Pemeriksaan Laboratorium (Urinalisis), PH urin, protein, Hemoglobin,


glukosa, ketones, bilirubun, nitrit, dan leukosit esterase. Yang dicari berupa kristal-
kristal, cells, cast, dan organism infection. Pemeriksaan nilai glomerular filtrating
rate (GFR) dengan cara menggunakan rumus Kockcroft-Gault yaitu C = U * V/ P.
dimana C adalah Clearance (ml/mnt/1,73m2), U dan P adalah konsentrasi urine dan
plasma (mg/dl), dan V adalah aliran urin rate (ml/menit). Pemeriksaan biokimiawi
darah meliputi hemoglobin, kadar asam urat, kalemia, natremia, kloremia, fosfatemia,
kalsemia, asidosis metabolik. Pemeriksaan tambahan seperti radionuclide studies,
ultrasonografi, intravenous urography, CT scan, MRI, arteriography dan venography,
renal biopsy dan pemeriksaan histopatologi ginjal (Current medical diagnosis, 2011).

2.3.4. Hemodialisis

Hemodialisis adalah Penggantian ginjal modern menggunakan dialisis


untuk mengeluarkan zat terlarut yang tidak diinginkan melalui difusi dan hemofiltrasi
untuk mengeluarkan air, yang membawa serta zat terlarut yang tidak diinginkan
(Callaghan, 2007).
2.4 Definisi Orang Sehat (Normal)

Menurut pandang Organisasi Kesehatan Dunia (World Health Organization-


WHO), batasan sehat adalah suatu keadaan berupa kesejahteraan fisik, mental, dan
social secara penuh dan bukan semata- mata berupa tidak adanya penyakit atau
keadaan lemah tertentu (Baihaqi, 2007).

Pandangan sehat menurut Depkes RI UU No. 23, 1992 tentang Kesehatan


menyatakan bahwa kesehatan adalah keadaan sejahtera dari badan, jiwa dan social
yang memungkinkan hidup produktif secara social dan ekonomi. Ciri ciri kesehatan
menurut Depkes RI yaitu: kesehatan fisik terwujud apabila seseorang tidak merasa
dan mengeluh sakit atau tidak adanya keluhan dan memang secara objektif tidak
tampak sakit. Semua organ tubuh berfungsi normal atau tidak mengalami gangguan
kesehatan mental (jiwa), yang mencakup komponen, yakni pikiran, emosional, dan
spiritual (Depkes 2010).

Ciri- Ciri Sehat menurut Depkes:

1. Pikiran sehat tercermin dari cara berpikir atau jalan pikiran.

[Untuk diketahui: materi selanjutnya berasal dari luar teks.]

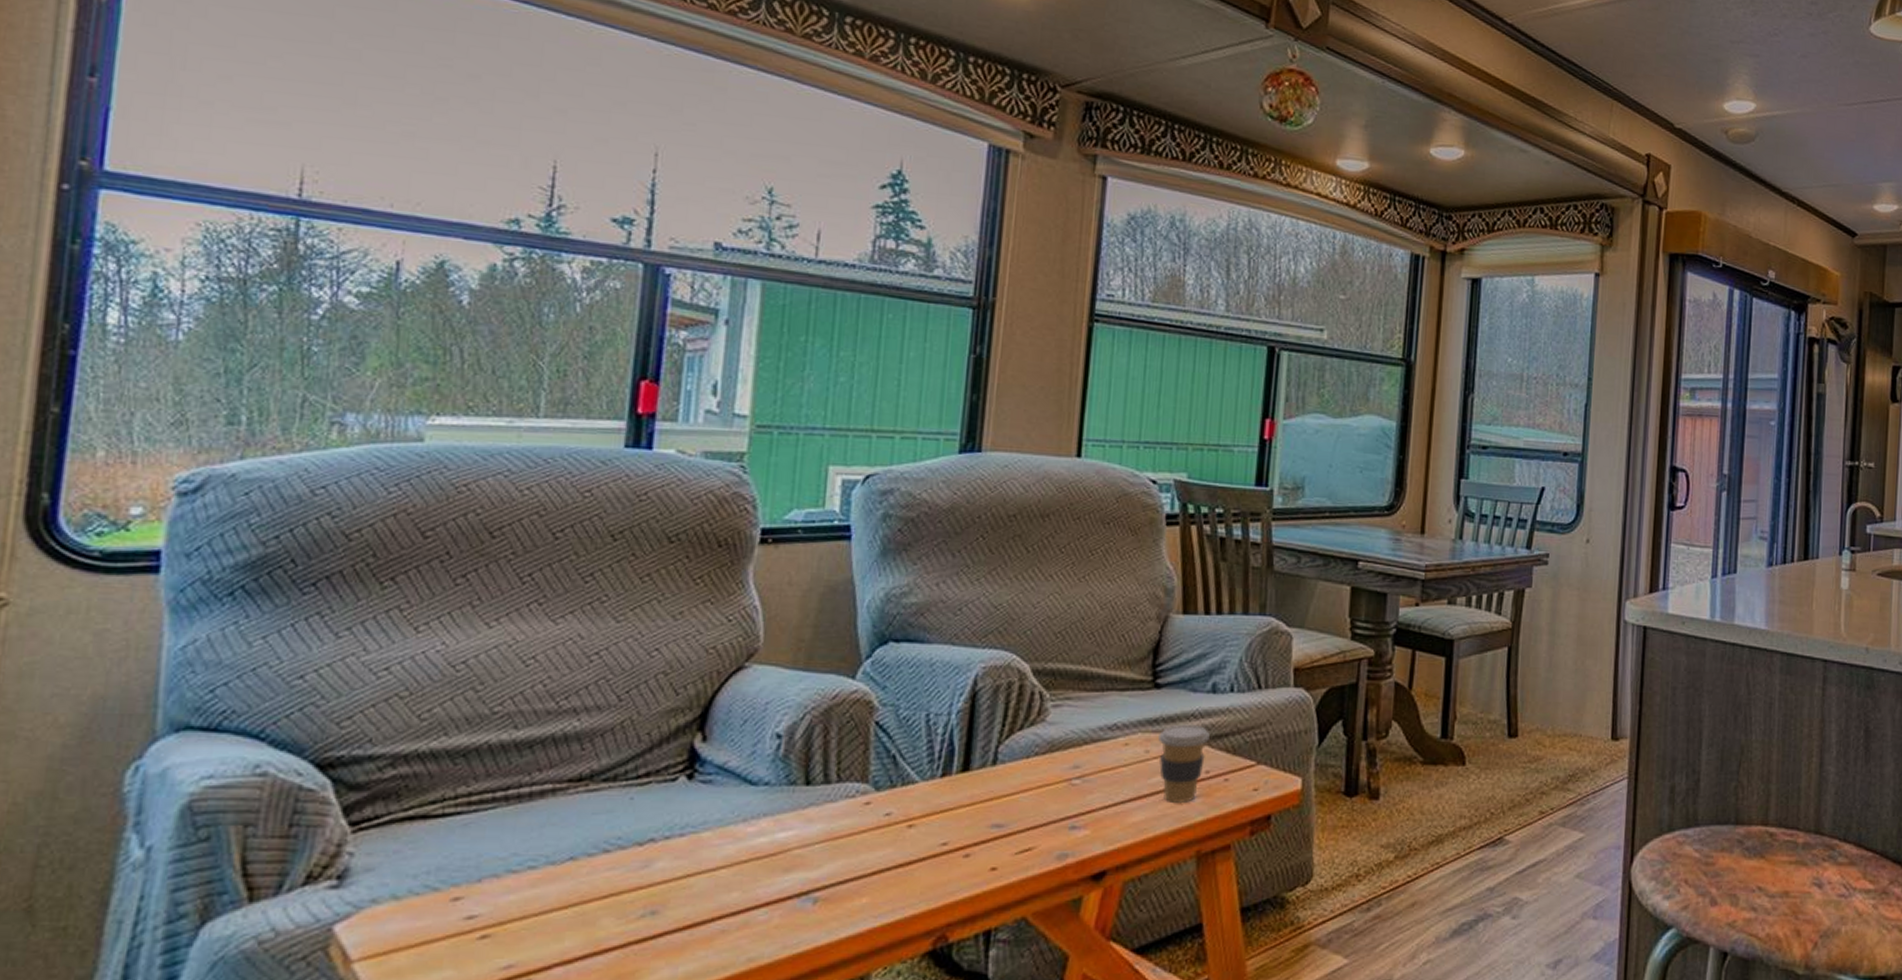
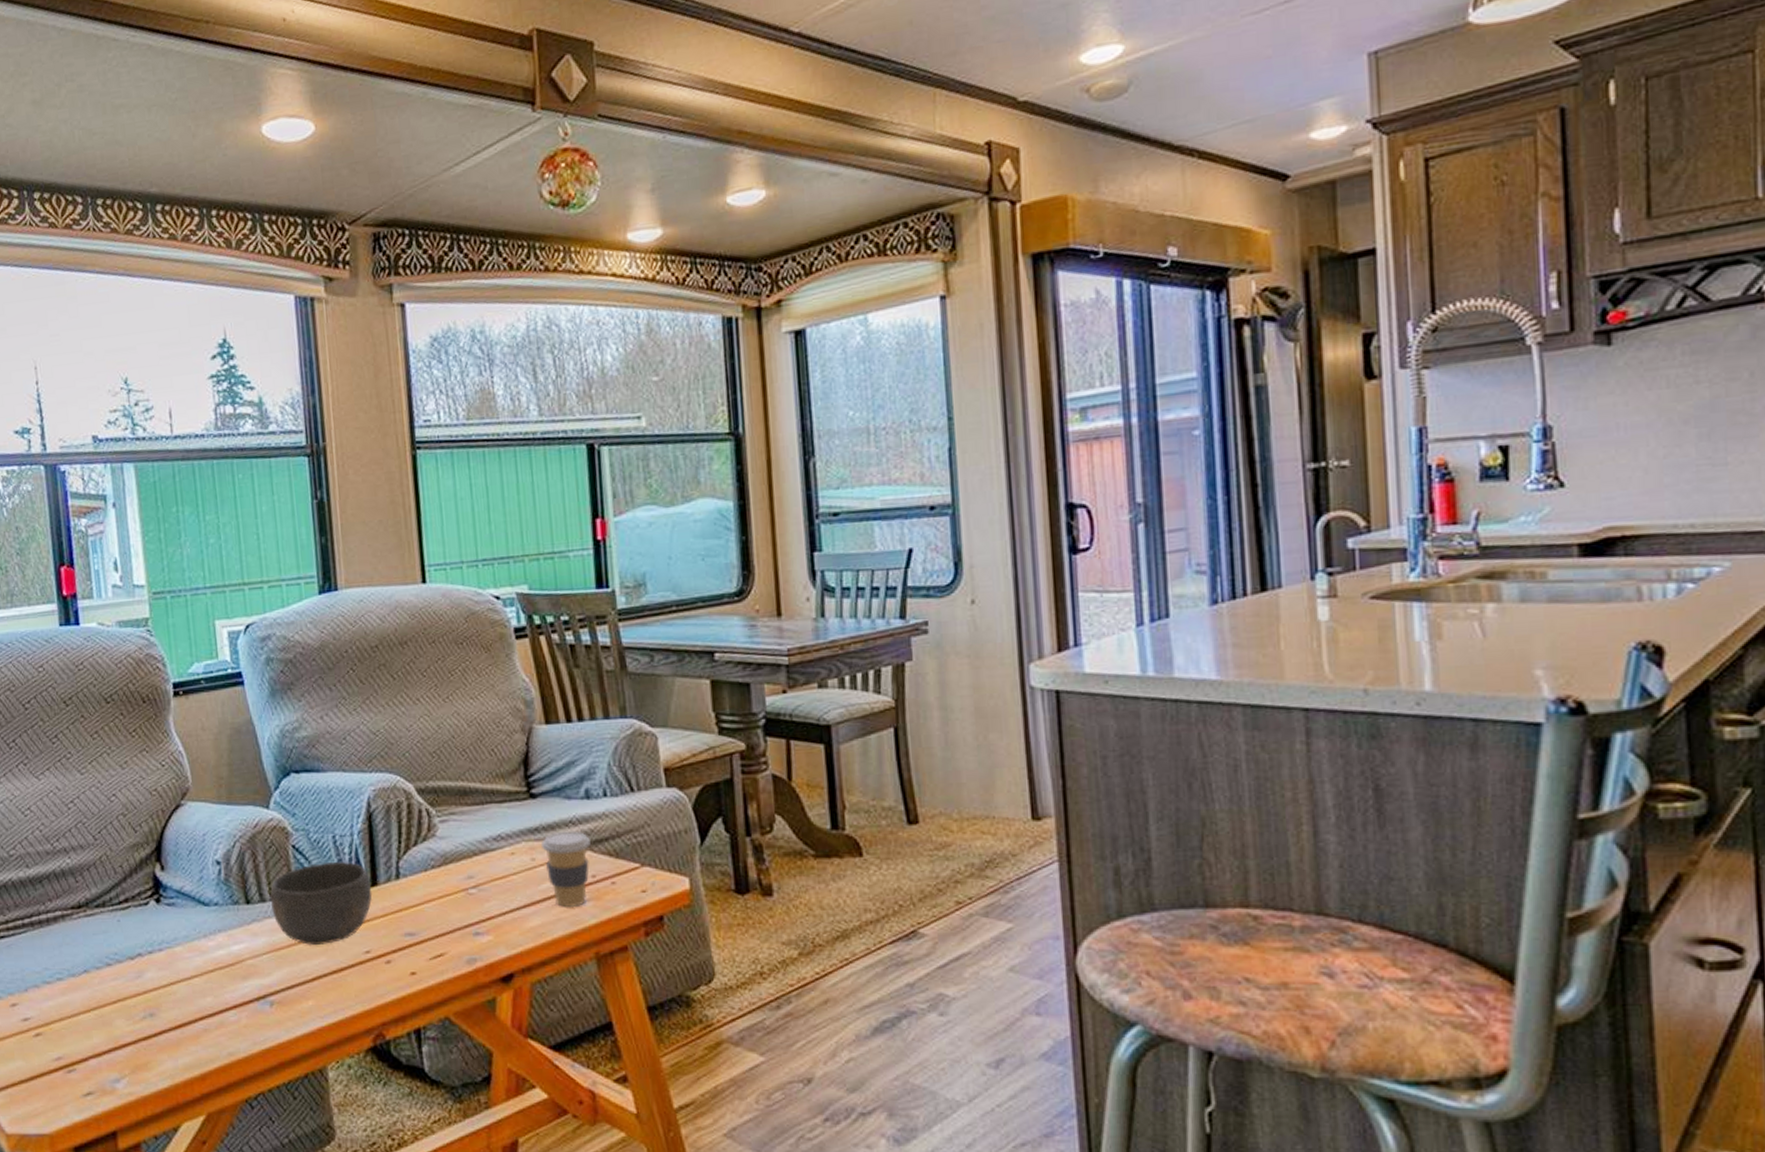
bowl: none [836,742,963,834] -> present [270,861,373,945]

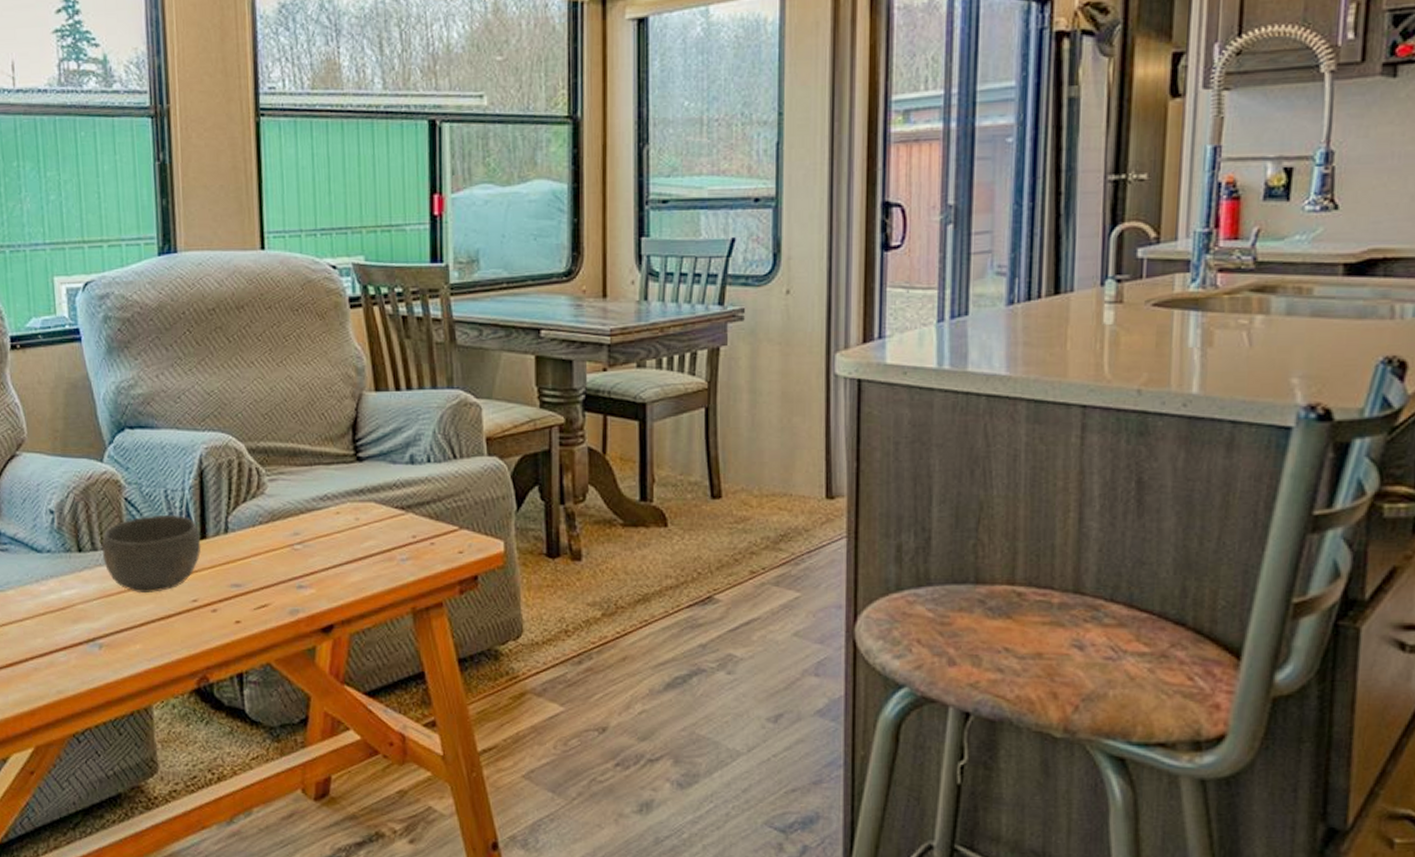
coffee cup: present [541,831,591,907] -> none [366,493,413,564]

2. Emosional sehat tercermin dari kemampuan seseorang untuk
mengekspresikan emosinya, misalnya takut, gembira, sedih, dan sebagainya.
3. Spiritual sehat tercermin dari cara seseorang dalam mengekspresikan rasa
syukur, pujian, kepercayaan dan sebagainya terhadap sesuatu diluar alam fana
ini, yakni Tuhan Yang Maha Kuasa.
4. Kesehatan social terwujud apabila seseorang mampu berhubungan dengan
orang lain atau kelompok lain secara baik, tanpa membedakan ras, suku,
agama atau kepercayaan, social, ekonomi, politik, dan sebagainya, serta saling
toleran dan menghargai.
5. Kesehatan dari aspek ekonomi terlihat bila seseorang (dewasa)
produktif,dalam arti mempunyai kegiatan yang menghasilkan sesuatu yang
dapatmenyokong terhadap hidupnya sendiri atau keluarganya secara finansial.